■ What to produce:
Reproduce each of the following lines without any changes.

■ Data listing:
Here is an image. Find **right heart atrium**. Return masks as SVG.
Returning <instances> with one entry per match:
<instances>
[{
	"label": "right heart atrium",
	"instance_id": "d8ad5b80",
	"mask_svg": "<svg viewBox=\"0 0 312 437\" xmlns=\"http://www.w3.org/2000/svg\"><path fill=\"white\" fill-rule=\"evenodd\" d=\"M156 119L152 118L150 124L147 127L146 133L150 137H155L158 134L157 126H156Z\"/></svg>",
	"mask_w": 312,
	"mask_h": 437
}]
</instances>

■ Completed task:
Here is an image. Find **right heart atrium**. Return masks as SVG.
Returning <instances> with one entry per match:
<instances>
[{
	"label": "right heart atrium",
	"instance_id": "d8ad5b80",
	"mask_svg": "<svg viewBox=\"0 0 312 437\" xmlns=\"http://www.w3.org/2000/svg\"><path fill=\"white\" fill-rule=\"evenodd\" d=\"M156 119L152 118L150 124L147 127L146 133L150 137H155L158 134L157 126H156Z\"/></svg>",
	"mask_w": 312,
	"mask_h": 437
}]
</instances>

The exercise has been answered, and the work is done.